Material for this exercise section start

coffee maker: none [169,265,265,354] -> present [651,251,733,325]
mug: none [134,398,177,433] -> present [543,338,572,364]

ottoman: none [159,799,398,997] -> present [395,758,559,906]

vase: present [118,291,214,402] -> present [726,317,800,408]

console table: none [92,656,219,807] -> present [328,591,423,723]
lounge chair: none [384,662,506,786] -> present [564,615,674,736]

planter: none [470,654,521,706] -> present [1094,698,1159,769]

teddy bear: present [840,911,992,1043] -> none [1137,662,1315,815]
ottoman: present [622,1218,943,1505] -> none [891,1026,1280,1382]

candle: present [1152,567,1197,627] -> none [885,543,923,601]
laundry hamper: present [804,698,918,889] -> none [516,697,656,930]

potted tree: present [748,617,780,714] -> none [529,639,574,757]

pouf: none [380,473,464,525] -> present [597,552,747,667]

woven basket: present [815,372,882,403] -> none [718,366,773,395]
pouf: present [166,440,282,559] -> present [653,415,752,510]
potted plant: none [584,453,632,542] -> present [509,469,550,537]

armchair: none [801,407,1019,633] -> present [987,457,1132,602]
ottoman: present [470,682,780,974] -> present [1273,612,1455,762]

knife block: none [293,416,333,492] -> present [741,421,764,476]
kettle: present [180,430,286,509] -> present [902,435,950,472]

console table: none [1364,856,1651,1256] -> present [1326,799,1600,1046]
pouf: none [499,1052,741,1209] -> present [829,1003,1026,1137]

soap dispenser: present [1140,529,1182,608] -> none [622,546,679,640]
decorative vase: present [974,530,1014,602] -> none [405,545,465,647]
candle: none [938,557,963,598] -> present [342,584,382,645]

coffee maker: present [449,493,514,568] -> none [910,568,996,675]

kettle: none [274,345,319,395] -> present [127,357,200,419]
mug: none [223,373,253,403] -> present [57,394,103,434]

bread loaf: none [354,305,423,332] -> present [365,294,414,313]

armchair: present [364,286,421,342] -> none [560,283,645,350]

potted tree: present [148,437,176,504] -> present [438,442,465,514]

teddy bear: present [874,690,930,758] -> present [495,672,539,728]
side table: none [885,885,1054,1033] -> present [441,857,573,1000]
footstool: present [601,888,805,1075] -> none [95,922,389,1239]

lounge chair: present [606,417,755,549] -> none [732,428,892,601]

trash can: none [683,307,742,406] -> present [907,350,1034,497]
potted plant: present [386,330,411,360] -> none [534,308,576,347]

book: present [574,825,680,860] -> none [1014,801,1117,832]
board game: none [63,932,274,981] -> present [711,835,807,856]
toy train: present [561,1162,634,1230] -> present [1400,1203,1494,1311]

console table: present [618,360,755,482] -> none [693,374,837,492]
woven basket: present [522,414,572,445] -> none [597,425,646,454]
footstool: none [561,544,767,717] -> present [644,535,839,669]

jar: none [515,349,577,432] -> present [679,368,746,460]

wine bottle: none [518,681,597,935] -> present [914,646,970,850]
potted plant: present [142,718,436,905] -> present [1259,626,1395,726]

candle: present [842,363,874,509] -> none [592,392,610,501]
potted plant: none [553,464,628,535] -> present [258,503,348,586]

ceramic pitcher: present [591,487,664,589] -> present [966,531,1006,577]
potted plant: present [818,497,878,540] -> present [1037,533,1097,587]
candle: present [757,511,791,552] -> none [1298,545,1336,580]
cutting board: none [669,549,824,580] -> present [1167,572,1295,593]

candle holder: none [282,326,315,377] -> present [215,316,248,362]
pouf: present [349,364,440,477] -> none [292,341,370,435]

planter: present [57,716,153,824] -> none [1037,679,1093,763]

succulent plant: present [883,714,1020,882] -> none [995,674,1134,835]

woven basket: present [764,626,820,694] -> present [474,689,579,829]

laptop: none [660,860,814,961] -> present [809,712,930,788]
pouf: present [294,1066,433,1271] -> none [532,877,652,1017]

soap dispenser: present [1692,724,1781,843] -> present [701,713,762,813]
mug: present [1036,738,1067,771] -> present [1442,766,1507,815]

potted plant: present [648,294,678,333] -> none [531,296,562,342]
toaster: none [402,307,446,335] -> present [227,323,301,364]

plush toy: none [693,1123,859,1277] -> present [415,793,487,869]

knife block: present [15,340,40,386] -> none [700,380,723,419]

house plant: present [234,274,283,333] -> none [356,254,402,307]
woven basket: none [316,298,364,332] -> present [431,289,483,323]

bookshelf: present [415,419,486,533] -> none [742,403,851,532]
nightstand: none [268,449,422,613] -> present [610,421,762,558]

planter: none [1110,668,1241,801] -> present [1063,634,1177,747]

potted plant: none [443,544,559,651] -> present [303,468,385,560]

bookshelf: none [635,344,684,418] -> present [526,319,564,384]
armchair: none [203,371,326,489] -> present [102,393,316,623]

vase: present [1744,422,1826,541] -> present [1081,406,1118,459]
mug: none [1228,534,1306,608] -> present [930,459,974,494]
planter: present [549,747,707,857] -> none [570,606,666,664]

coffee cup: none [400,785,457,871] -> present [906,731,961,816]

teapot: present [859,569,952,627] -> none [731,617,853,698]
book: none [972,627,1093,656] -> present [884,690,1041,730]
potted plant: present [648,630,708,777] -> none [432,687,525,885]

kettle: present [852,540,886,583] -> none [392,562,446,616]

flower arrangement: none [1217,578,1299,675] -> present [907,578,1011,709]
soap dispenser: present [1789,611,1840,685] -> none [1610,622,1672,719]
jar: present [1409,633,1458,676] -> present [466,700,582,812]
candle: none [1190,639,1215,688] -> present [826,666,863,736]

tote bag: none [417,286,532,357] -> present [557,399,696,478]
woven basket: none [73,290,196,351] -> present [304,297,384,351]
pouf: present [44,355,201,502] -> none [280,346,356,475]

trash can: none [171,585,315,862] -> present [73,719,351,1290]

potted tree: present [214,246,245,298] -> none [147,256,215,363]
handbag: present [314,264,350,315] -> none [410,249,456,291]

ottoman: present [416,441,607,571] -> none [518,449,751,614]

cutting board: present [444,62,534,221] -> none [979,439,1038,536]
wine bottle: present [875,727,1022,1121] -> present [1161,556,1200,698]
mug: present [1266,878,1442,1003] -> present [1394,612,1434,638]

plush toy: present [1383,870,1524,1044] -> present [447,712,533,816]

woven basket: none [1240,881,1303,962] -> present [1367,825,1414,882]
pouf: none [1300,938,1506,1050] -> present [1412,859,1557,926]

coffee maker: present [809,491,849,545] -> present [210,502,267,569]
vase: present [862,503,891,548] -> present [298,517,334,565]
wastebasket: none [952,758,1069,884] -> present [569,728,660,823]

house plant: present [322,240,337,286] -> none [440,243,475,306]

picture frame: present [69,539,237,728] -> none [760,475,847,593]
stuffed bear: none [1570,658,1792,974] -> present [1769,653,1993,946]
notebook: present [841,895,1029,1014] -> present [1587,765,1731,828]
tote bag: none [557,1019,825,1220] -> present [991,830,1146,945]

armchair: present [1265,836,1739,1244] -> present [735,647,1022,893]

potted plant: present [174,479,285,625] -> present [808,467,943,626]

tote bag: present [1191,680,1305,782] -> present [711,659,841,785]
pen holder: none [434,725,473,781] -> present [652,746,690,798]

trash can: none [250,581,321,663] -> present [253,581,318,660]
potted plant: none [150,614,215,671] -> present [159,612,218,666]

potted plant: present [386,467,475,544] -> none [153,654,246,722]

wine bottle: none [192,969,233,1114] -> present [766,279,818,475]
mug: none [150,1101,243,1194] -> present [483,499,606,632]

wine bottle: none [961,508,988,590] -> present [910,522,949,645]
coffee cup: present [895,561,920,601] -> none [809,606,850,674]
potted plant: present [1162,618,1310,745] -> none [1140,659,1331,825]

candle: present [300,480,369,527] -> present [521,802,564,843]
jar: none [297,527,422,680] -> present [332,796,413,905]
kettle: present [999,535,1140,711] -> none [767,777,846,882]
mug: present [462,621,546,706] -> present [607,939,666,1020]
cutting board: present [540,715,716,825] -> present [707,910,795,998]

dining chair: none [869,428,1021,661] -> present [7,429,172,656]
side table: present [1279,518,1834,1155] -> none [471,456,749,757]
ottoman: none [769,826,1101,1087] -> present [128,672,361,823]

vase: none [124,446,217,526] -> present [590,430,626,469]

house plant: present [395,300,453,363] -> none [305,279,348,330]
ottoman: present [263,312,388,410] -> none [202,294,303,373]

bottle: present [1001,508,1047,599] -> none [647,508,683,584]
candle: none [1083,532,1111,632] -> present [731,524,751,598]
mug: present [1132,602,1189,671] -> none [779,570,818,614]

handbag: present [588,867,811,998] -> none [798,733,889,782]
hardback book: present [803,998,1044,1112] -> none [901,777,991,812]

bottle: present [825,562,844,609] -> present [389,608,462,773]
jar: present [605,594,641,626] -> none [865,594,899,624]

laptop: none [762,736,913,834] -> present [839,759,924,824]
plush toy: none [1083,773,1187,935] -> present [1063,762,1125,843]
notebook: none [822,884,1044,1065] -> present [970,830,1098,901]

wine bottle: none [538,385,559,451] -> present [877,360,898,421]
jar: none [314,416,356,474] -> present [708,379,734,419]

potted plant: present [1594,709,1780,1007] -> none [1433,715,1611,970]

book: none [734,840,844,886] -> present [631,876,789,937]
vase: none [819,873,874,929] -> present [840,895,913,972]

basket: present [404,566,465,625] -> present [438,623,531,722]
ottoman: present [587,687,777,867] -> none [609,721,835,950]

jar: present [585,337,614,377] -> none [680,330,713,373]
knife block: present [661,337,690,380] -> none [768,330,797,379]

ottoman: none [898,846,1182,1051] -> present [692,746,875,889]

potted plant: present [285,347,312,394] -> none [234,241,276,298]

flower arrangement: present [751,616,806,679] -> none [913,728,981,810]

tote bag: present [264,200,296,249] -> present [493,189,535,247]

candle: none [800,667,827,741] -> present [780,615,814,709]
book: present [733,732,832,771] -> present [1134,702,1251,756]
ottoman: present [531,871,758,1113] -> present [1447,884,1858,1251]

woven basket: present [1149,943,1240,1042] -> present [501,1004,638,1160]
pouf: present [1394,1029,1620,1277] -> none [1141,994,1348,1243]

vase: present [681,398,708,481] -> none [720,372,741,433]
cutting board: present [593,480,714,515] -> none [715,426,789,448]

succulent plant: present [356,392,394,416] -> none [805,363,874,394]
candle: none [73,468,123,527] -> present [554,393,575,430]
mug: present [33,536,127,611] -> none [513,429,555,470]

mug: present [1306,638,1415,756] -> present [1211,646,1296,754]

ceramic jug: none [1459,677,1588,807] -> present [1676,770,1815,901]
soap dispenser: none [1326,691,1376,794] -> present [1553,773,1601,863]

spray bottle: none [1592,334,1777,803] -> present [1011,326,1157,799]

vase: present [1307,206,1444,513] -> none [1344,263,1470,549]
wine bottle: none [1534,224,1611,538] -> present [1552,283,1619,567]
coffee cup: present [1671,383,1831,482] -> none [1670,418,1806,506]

Material for this exercise section end

**Task to carry out**
Set down exactly the lines of the data above, beginning with the line that has "pouf: present [44,355,201,502]" and ending with the line that has "coffee maker: present [809,491,849,545]", and no others.

**Output**
pouf: present [44,355,201,502] -> none [280,346,356,475]

trash can: none [171,585,315,862] -> present [73,719,351,1290]

potted tree: present [214,246,245,298] -> none [147,256,215,363]
handbag: present [314,264,350,315] -> none [410,249,456,291]

ottoman: present [416,441,607,571] -> none [518,449,751,614]

cutting board: present [444,62,534,221] -> none [979,439,1038,536]
wine bottle: present [875,727,1022,1121] -> present [1161,556,1200,698]
mug: present [1266,878,1442,1003] -> present [1394,612,1434,638]

plush toy: present [1383,870,1524,1044] -> present [447,712,533,816]

woven basket: none [1240,881,1303,962] -> present [1367,825,1414,882]
pouf: none [1300,938,1506,1050] -> present [1412,859,1557,926]

coffee maker: present [809,491,849,545] -> present [210,502,267,569]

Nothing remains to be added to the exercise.